*** Opening of Data excerpts ***
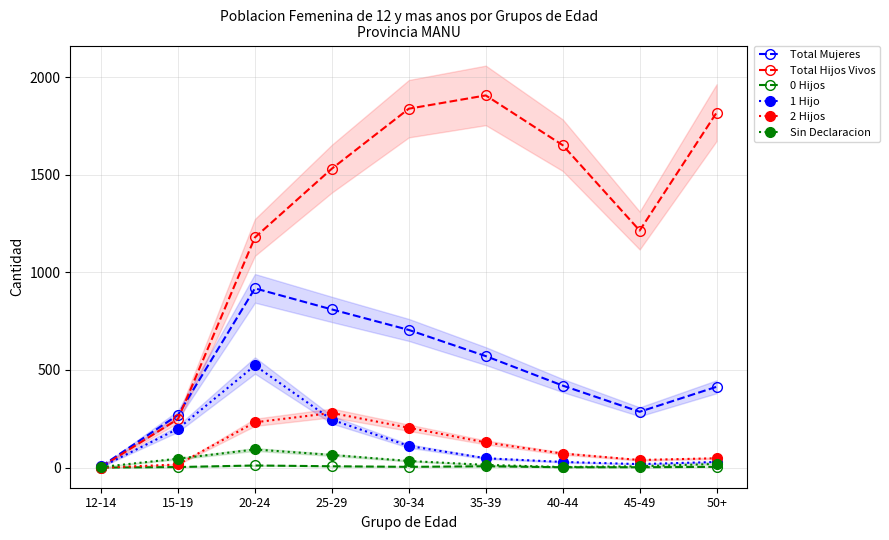

What is the difference between the highest and lowest values at 30-34?

1834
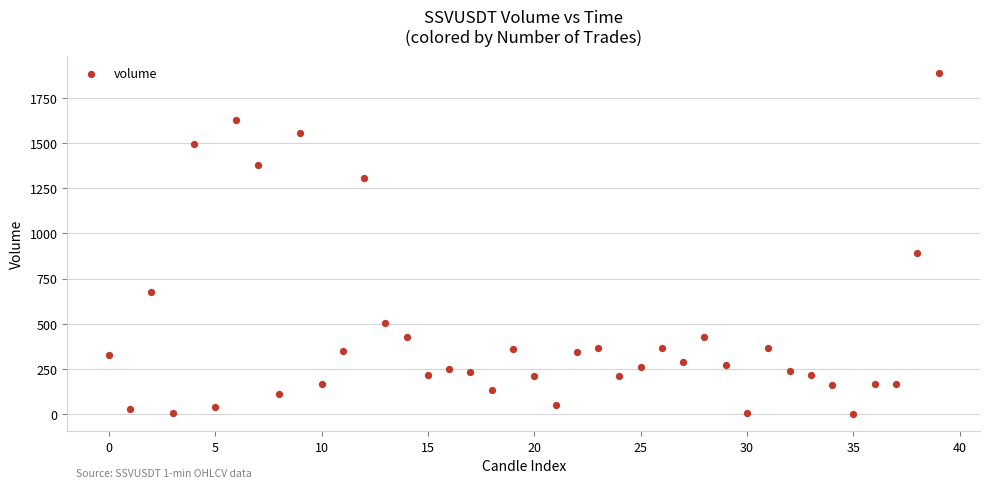

What Y value in the scatter plot is closest to 944?

893.3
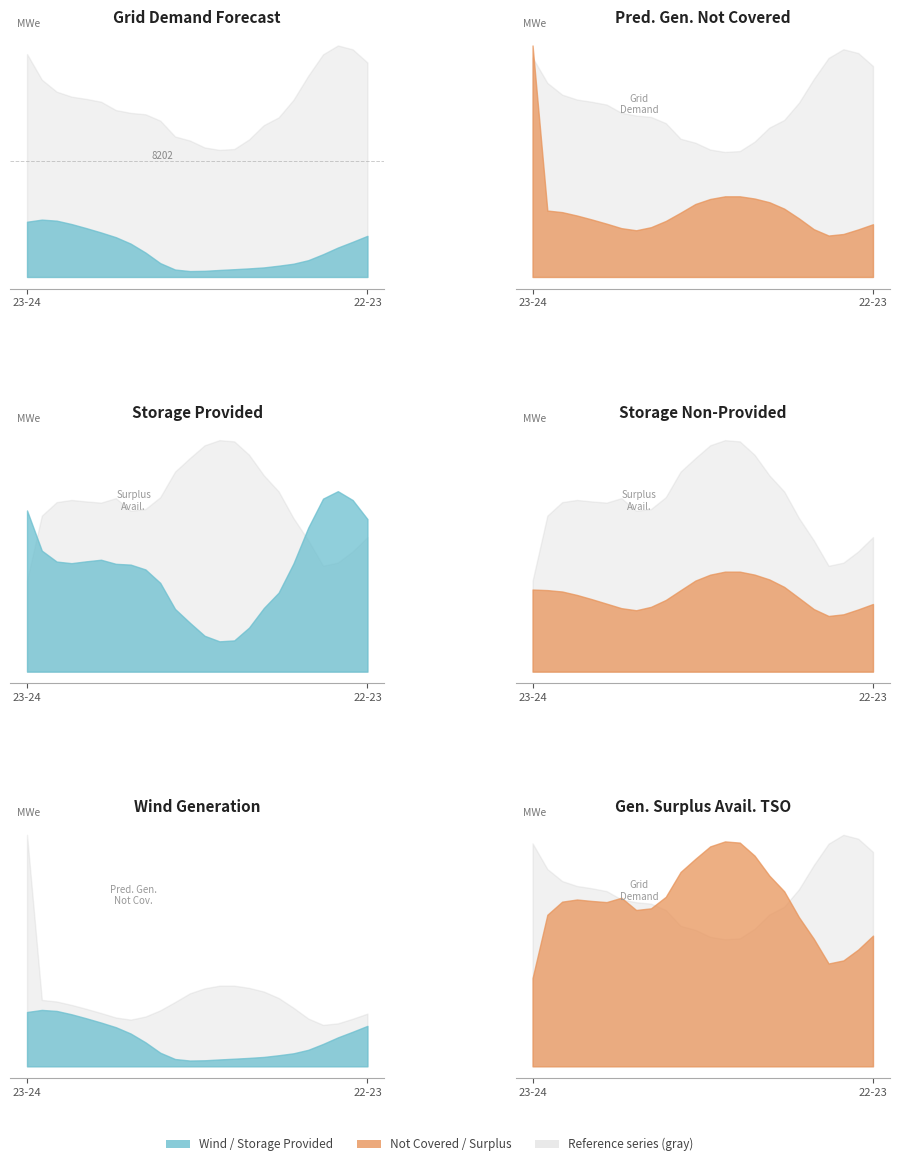

Rank the categories by fcst_gen_unit_stor_non_prov value from lowest to highest.

19-20, 20-21, 06-07, 21-22, 18-19, 05-06, 07-08, 22-23, 04-05, 08-09, 03-04, 17-18, 02-03, 01-02, 09-10, 00-01, 23-24, 16-17, 10-11, 15-16, 11-12, 14-15, 13-14, 12-13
*** Close of Data excerpts ***
Instructions for the task:
Echo all of the data above line for line, but leave the pictures out of your answer.

Finished task:
What is the difference between the highest and lowest values at 30-34?

1834

What Y value in the scatter plot is closest to 944?

893.3

Rank the categories by fcst_gen_unit_stor_non_prov value from lowest to highest.

19-20, 20-21, 06-07, 21-22, 18-19, 05-06, 07-08, 22-23, 04-05, 08-09, 03-04, 17-18, 02-03, 01-02, 09-10, 00-01, 23-24, 16-17, 10-11, 15-16, 11-12, 14-15, 13-14, 12-13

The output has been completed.